---- Passage provided

OS-Assisted Virtualization

OS-assisted virtualization, also known as paravirtualization, is a virtualization technique where the guest operating system is modified to be aware that it is running in a virtualized environment. This approach allows the guest OS to cooperate with the hypervisor to achieve better performance than full virtualization, especially on architectures that don’t perfectly satisfy Popek and Goldberg’s Theorem.

Key Concept

The fundamental idea of OS-assisted virtualization is to:

Make the guest OS aware that it is being virtualized and modify it to directly communicate with the hypervisor, avoiding the need for complex techniques like binary translation or hardware extensions.

How OS-Assisted Virtualization Works

1. The guest OS is modified to replace non-virtualizable instructions with explicit calls to the hypervisor (hypercalls)
2. The guest OS is aware it doesn’t have direct access to physical hardware
3. The hypervisor provides an API that the modified guest OS uses for privileged operations
4. The guest still maintains its device drivers, memory management, and process scheduling, but in coordination with the hypervisor

Xen: A Classic Example

Xen is the most well-known example of OS-assisted virtualization:

Xen Architecture

• Hypervisor: A thin layer running directly on hardware (Type 1)
• Domain 0 (dom0): Privileged guest for control and management
• Domain U (domU): Unprivileged guest domains with Xen-aware OS

Xen uses a ring structure for privileges:

• Hypervisor runs in Ring 0 (most privileged)

--------

__What to work on__
1. Copy the passage on OS-assisted virtualization verbatim, from "Xen: A Classic" to "0 (most privileged)".
2. Take the passage on OS-assisted virtualization further, beginning after its final sentence.

---- Provided data

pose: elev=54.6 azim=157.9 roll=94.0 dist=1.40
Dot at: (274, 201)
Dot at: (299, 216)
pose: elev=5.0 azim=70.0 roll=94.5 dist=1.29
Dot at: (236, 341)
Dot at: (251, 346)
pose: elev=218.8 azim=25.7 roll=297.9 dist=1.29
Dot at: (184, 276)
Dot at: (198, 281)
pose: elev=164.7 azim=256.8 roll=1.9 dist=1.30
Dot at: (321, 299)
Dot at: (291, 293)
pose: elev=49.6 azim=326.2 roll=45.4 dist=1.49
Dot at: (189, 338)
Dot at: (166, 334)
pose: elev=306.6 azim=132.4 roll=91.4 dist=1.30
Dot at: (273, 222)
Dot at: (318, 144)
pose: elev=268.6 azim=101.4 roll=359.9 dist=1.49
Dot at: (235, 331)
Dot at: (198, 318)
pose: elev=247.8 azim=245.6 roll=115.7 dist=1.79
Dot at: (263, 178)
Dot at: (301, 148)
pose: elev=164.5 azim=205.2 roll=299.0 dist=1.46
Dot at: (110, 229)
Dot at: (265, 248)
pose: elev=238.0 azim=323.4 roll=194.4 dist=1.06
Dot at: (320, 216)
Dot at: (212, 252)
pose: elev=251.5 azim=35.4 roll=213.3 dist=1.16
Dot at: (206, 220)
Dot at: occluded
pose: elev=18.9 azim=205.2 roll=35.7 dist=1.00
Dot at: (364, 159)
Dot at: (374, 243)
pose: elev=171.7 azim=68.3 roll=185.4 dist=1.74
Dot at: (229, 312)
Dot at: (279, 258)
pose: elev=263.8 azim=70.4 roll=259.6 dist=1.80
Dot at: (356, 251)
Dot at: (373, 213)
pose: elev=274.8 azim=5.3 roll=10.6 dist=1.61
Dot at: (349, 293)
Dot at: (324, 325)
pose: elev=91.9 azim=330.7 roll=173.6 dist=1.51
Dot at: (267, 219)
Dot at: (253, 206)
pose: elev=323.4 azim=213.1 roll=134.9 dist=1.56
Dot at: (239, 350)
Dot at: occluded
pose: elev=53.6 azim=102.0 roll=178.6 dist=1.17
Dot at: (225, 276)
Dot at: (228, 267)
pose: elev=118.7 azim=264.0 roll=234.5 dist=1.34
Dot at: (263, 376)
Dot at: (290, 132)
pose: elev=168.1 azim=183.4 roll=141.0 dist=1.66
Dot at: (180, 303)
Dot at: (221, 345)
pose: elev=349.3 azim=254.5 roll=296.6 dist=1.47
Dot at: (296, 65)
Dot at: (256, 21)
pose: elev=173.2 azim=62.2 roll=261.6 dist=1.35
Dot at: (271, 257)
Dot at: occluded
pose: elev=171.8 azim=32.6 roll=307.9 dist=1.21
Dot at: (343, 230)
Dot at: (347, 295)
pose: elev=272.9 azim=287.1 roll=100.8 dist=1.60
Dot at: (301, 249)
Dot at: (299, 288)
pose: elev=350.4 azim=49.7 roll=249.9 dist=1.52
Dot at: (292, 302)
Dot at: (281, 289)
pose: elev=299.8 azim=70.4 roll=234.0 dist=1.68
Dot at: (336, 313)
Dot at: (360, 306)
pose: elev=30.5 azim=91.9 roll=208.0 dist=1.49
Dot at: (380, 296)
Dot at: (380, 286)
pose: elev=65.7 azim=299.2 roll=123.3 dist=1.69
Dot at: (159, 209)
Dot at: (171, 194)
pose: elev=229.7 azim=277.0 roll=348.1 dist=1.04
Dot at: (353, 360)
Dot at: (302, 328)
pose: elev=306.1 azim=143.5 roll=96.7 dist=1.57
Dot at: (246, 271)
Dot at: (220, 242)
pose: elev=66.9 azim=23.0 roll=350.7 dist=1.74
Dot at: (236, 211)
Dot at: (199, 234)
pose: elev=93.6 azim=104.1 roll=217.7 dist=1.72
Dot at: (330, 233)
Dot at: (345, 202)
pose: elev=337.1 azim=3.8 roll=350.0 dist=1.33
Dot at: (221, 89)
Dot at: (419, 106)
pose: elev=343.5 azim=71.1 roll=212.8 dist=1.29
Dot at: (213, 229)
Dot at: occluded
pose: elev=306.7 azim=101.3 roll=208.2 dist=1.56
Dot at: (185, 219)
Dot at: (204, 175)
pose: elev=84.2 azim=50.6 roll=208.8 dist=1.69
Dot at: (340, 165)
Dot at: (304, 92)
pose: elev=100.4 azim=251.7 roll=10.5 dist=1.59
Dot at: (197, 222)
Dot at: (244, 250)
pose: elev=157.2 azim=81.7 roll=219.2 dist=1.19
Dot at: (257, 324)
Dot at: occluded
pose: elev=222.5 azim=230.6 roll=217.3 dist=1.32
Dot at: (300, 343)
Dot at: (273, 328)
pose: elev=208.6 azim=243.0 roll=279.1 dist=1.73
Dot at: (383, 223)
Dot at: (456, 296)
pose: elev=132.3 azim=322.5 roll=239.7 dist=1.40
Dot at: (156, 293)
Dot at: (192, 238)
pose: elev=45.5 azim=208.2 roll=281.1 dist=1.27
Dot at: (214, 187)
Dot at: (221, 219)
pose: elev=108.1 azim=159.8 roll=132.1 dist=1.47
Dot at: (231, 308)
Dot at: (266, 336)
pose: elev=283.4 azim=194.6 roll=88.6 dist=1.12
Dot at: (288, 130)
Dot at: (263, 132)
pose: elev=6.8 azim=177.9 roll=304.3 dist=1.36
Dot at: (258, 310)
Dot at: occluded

--------

__Responses to the exercise__
1.
Xen: A Classic Example

Xen is the most well-known example of OS-assisted virtualization:

Xen Architecture

• Hypervisor: A thin layer running directly on hardware (Type 1)
• Domain 0 (dom0): Privileged guest for control and management
• Domain U (domU): Unprivileged guest domains with Xen-aware OS

Xen uses a ring structure for privileges:

• Hypervisor runs in Ring 0 (most privileged)

2.
• Guest OS kernels run in Ring 1
• Guest applications run in Ring 3 (least privileged)

CPU Virtualization in Xen

• Guest OS is modified to run in Ring 1 instead of Ring 0
• Critical instructions are replaced with hypercalls
• Hypercalls are explicit calls from the guest OS to the hypervisor
• System calls from applications to the guest OS can sometimes bypass the hypervisor for better performance

Memory Management in Xen

Xen’s approach to memory management is distinctive:

• Physical memory is statically partitioned among domains at creation time
• Each domain is aware of its physical memory allocation
• Domains maintain their own page tables, validated by the hypervisor
• The guest page tables are used directly by the hardware MMU
• Updates to page tables require hypervisor validation to ensure isolation
• No shadow page tables are needed (unlike in Full Virtualization)

I/O Virtualization in Xen

Xen provides virtual devices through a split-driver model:

• Front-end drivers in guest domains (domU)
• Back-end drivers in the privileged domain (dom0)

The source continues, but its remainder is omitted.